10) Unrein und verzerrend ist der Blick des Wollens. Erst wo wir nichts begehren, erst wo unser Schauen reine Betrachtung wird, tut sich die Seele der Dinge auf, die Schönheit. … Denn Betrachtung ist ja nicht Forschung oder Kritik, sie ist nichts als Liebe. Sie ist der höchste und wünschens-werteste Zustand unserer Seele: begierdelose Liebe. … So sehe ich im Menschen vor allem jene Form und Äußerungsmöglichkeit des Lebens, die wir „Seele“ nennen und die uns Menschen nicht nur eine beliebige Lebensstrahlung unter tausend anderen zu sein scheint, sondern eine besondere, eine auserwählte, hochentwickelte, ein Endziel. Denn einerlei, ob wir materialistisch oder idealistisch oder sonstwie denken, ob wir die „Seele“ als Göttliches oder als verbrennende Materie uns denken, - wir kennen sie doch alle und werten sie hoch; für jeden von uns ist beseelter Menschnblick, ist Kunst, ist Seelengestaltung die oberste, jüngste, wertvollste Stufe und Welle alles organischen Lebens.
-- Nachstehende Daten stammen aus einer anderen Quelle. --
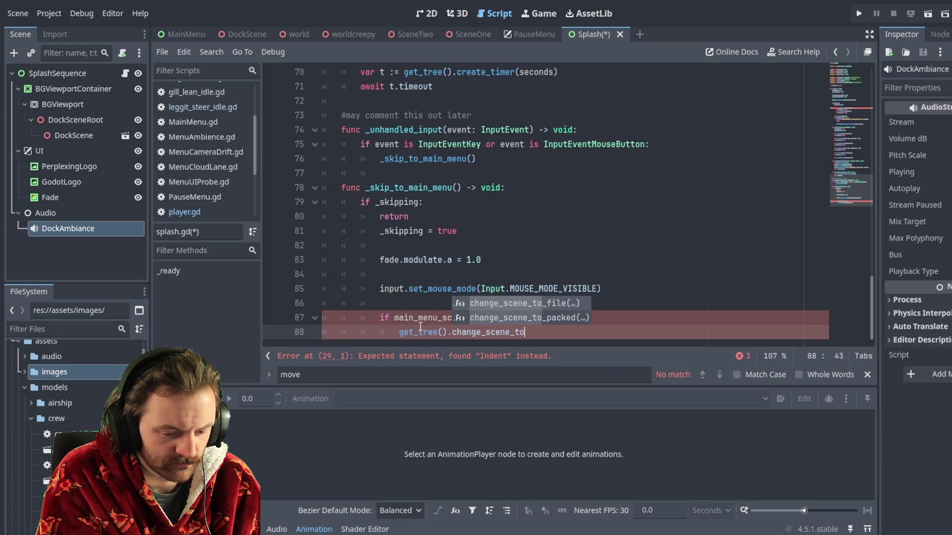
pyautogui.write('_pack')
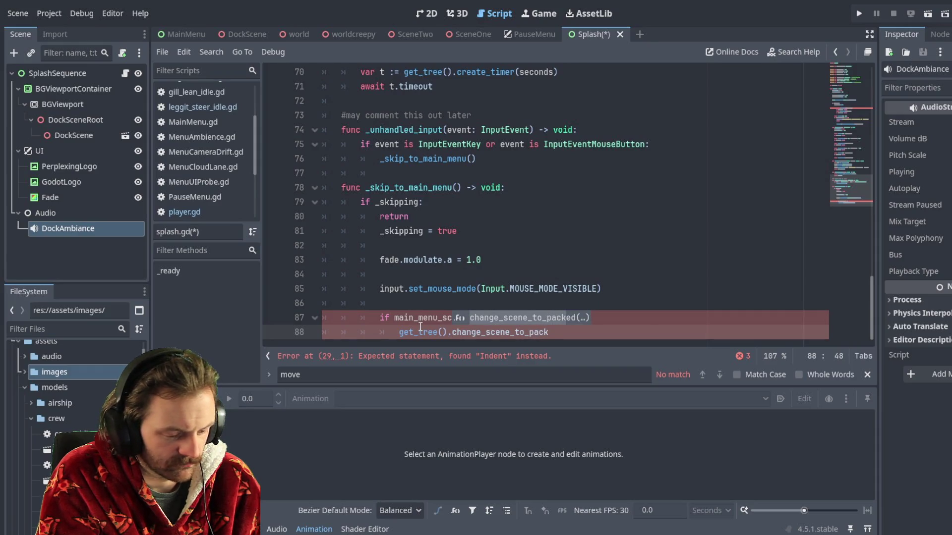
pyautogui.write('ed')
11) Der Weg führt aus der Unschuld in die Schuld. Aus der Schuld in ide Verzweiflung, aus der Verzweiflung entweder zum Untergang oder zur Erlösung: nämlich nicht wieder hinter Moral und Kultur zurück ins Kinder-paradies, sondern über sie hinaus in das Lebenkönnen kraft seines Glaubens. … Soweit kann ich die Stadien einer Menschwerdung, einer
Entwicklungsgeschichte der Seele erkennen. Ich kenne sie aus der eigenen Erfahrung und kenne sie aus den Zeugnissen vieler anderer Seelen. Immer, zu allen Zeiten der Geschichte und in allen Religionen und Lebensformen, sind es dieselben typischen Erlebnisse, immer in derselben Stufung und Reihenfolge. (…) Hundertmal hat die Menschheit sich diesen Entwick-lungsgang in großartigen Sinnbildern vorgezeichnet: das uns geläufigste dieser Bilder ist der Weg vom paradiesischen Adam bis zum erlösten Christen. (…) Von jenen Hauptstufen der Seelngeschichte aber weiß ich, und von ihnen weiß und wusste jeder, der sie erlebt hat; sie sind Wirklichkeiten. (…) Ob jemals wirklich ein Mensch Gott geworden sei, darüber weiß ich nichts. (...) In Heiligenlegenden aller Religionen finden sich Andeutungen solcher Erlebnisse, welche überzeugend klingen. (…) Übrigens sind es keineswegs nur jene mystischen letzten Stufen und Erlebnismöglkichkeiten der Seele, die sich dem Verständnis und der eindeutigen Mitteilbarkeit entziehen. Auch die früheren, auch die allerersten Schritte auf dem Weg der Seele sind verständlich und mitteilbar einzig für den, der sie an sich erlebt hat. (…) Dagegen erkennt jeder die typischen Seelenerlebnisse, die er selbst gehabt hat, unfehlbar und augenblicklich wieder, wo er sie in den Berichten anderer antrifft – auch da, wo er aus fremden und unvertrauten Theologien übersetzen muss. (…) Und jeder Christ, der noch ein Stück näher ans Zentrum des Glaubens gekommen und darum dem Bereich der bloß „christlichen“ Erlebnisse entwachsen ist, findet bei den Gläubigen anderer Religionen, nur in anderer Bildersprache, alle jene Grunderlebnisse der Seele mit allen Kennzeichen unfehlbar wieder.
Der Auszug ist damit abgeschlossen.